Onde está o dinheiro? ninguém viu...

A timidez com que a campanha ganhou as ruas este ano tem um motivo: faltam doações para manter a famosa "estrutura" de campanha. Conclusão: sem que as coligações destinem aos proporcionais as tradicionais cotas mensais, só colocou o time na...

Está faltando dinheiro nas estruturas de campanha das duas coligações que colocaram seus times nas ruas do Tocantins. Pelo menos, se ele existe, está desaparecido do mercado. Por mais que a CDL registre aquecimento no comércio com o começo das movimentações, ele nem de longe se assemelha ao tradicional que – em outras épocas – uma campanha em pleno 10 de agosto estaria revelando.

Nós já abordamos aqui a timidez das campanhas proporcionais, o adiamento das estruturas majoritárias ao colocar seus times nas ruas. Mas o fato de que o dinheiro sumiu do mercado na hora de bancar as campanhas ainda não foi abordado com a necessária clareza.

Um amigo, empreiteiro no Tocantins há mais de 10 anos me ligou esta semana para contar: os empresários não estão contribuindo como antes com as campanhas, não por que não queiram. É que definitivamente não têm como contribuir. Ele mesmo sempre colaborou, e este ano está out. Completamente fora.

O “maravilhoso”, como nomina a moeda corrente, de forma engraçada, um amigo meu, deputado estadual, está em falta. E o outro amigo, empreiteiro, segue contando: está em falta não é só no Tocantins não, a crise é coisa do Brasil. “Por quê?” - perguntei – “Vocês não estão recebendo?” É que os tempos são outros, tudo está mais difícil, mais complicado. Não existem grandes margens de lucro, e as coisas não estão tão prósperas como já foi um dia. Ele me explicava que passando por São Paulo, e Belo Horizonte percebeu a mesma “carestia”. Só quem guardou é que tem.

Na campanha governista, proporcionais em dificuldades

Em outros tempos, o cidadão que tinha lá seu pequeno raio de influência, saia candidato na esperança de colocar a mão em três parcelas relativamente gordas de repasse vindo da majoritária que apoiasse. Se fosse sério, aplicava todo, e ainda punha do seu. Se fosse aventureiro, gastava um pouco para maquiar e “investia” o restante no seu patrimônio pessoal. Quantos não entraram de fusca e terminaram a campanha numa caminhonete?

Mas este tempo passou. Agora, o recado é que cada um ponha o seu rico dinheirinho na sua campanha. A majoritária (leia-se governador e vice) vão captar recursos e bancar papel (impressos), além de alguma estrutura de veículos dentro dos critérios estabelecidos. Resultado é que a ladainha está geral.

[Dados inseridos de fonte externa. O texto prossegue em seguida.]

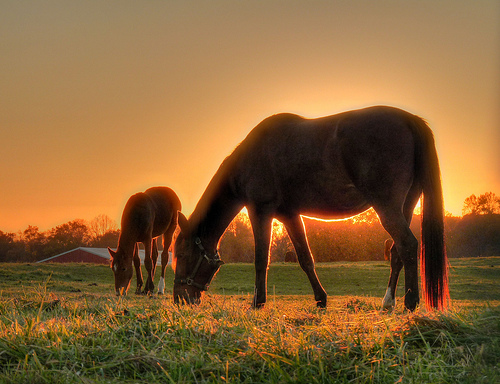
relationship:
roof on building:
[39, 251, 175, 262] [41, 250, 116, 260]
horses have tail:
[101, 100, 453, 306] [410, 124, 448, 312]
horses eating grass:
[101, 100, 453, 306] [1, 274, 494, 377]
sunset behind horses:
[418, 89, 496, 208] [101, 100, 453, 306]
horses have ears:
[101, 100, 453, 306] [177, 211, 193, 240]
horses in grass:
[101, 100, 453, 306] [1, 274, 494, 377]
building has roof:
[41, 250, 116, 260] [39, 251, 175, 262]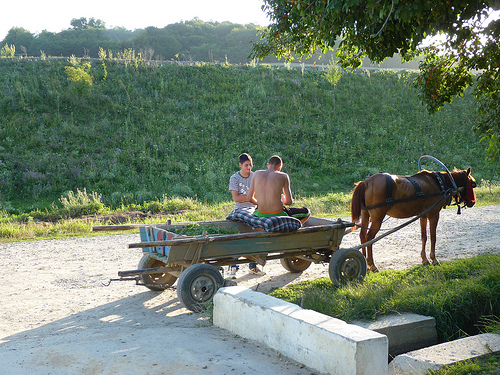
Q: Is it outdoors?
A: Yes, it is outdoors.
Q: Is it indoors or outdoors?
A: It is outdoors.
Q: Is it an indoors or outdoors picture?
A: It is outdoors.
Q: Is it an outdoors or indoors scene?
A: It is outdoors.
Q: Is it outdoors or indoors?
A: It is outdoors.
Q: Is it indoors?
A: No, it is outdoors.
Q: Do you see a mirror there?
A: No, there are no mirrors.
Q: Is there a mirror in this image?
A: No, there are no mirrors.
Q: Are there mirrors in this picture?
A: No, there are no mirrors.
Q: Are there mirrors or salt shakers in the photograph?
A: No, there are no mirrors or salt shakers.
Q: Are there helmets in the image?
A: No, there are no helmets.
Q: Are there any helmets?
A: No, there are no helmets.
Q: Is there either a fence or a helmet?
A: No, there are no helmets or fences.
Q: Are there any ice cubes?
A: No, there are no ice cubes.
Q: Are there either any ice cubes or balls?
A: No, there are no ice cubes or balls.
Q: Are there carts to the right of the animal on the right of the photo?
A: No, the cart is to the left of the horse.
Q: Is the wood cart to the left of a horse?
A: Yes, the cart is to the left of a horse.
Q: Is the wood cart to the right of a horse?
A: No, the cart is to the left of a horse.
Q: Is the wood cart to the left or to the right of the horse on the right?
A: The cart is to the left of the horse.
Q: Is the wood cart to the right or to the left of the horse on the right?
A: The cart is to the left of the horse.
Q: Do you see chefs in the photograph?
A: No, there are no chefs.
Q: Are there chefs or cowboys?
A: No, there are no chefs or cowboys.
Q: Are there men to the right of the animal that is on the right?
A: No, the man is to the left of the horse.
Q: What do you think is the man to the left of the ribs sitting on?
A: The man is sitting on the cart.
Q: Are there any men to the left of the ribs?
A: Yes, there is a man to the left of the ribs.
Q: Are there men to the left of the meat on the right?
A: Yes, there is a man to the left of the ribs.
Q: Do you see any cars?
A: No, there are no cars.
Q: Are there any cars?
A: No, there are no cars.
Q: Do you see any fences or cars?
A: No, there are no cars or fences.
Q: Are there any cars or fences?
A: No, there are no cars or fences.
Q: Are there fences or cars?
A: No, there are no cars or fences.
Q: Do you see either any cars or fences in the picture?
A: No, there are no cars or fences.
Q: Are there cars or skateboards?
A: No, there are no cars or skateboards.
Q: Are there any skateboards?
A: No, there are no skateboards.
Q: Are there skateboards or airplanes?
A: No, there are no skateboards or airplanes.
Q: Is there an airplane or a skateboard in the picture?
A: No, there are no skateboards or airplanes.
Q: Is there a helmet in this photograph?
A: No, there are no helmets.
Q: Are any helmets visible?
A: No, there are no helmets.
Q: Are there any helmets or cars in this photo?
A: No, there are no helmets or cars.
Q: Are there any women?
A: No, there are no women.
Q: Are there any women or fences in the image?
A: No, there are no women or fences.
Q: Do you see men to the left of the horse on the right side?
A: Yes, there are men to the left of the horse.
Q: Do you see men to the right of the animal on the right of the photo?
A: No, the men are to the left of the horse.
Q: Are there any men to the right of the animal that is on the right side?
A: No, the men are to the left of the horse.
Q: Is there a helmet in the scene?
A: No, there are no helmets.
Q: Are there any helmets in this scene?
A: No, there are no helmets.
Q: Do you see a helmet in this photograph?
A: No, there are no helmets.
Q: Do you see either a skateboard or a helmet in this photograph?
A: No, there are no helmets or skateboards.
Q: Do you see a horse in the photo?
A: Yes, there is a horse.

No caso dos candidatos a senador, nomes que são levados às ruas pelos candidatos a federal e estadual, até agora ninguém viu o “faz me rir”. Conclusão: Paulo Mourão, por exemplo, anda sumido. E a reclamação é grande de que não atende nem trata do assunto “estrutura” com os proporcionais. Já Marcelo anda poupado pelos que esperam a definição do TSE sobre seu registro para chamá-lo a contribuir com os candidatos que levarão seu nome de forma mais incisiva.

Na oposição, captação tem que vir de fora

O caso da oposição é mais grave. Hoje uma fonte me confidenciou que não está fácil a captação de recursos. Quem trabalha nas obras do governo, não quer financiar campanha da oposição. As doações, legais e formais, precisam ser buscadas de quem ainda não está instalado no Estado, e tem a perspectiva de vir a prestar serviço no futuro, caso o candidato da oposição vença as eleições.

Conclusão: o pouco dinheiro que entra sustenta a movimentação da chapa majoritária. Os proporcionais que estão na rua o fazem por conta própria. Vendem seus bois, arrumam dinheiro emprestado, dando imóveis rurais e urbanos em garantia de dívida e colocam a campanha na rua.

O que se escuta é que vem do senador João Ribeiro o aporte maior de recursos até aqui alocados na campanha. Inclusive a garantia de pagamento do contrato da Duda Propaganda. A senadora Kátia Abreu por sua vez, também estaria captando doações, mas estas estariam atendendo prioritariamente os candidatos do DEM.

Já quase na segunda quinzena de agosto, o que os mais de 200 candidatos acostumados a ter suas campanhas bancadas pelas estruturas majoritárias perguntam é: onde está o dinheiro? A única resposta vem da velha marchinha: o gato comeu... e ninguém viu.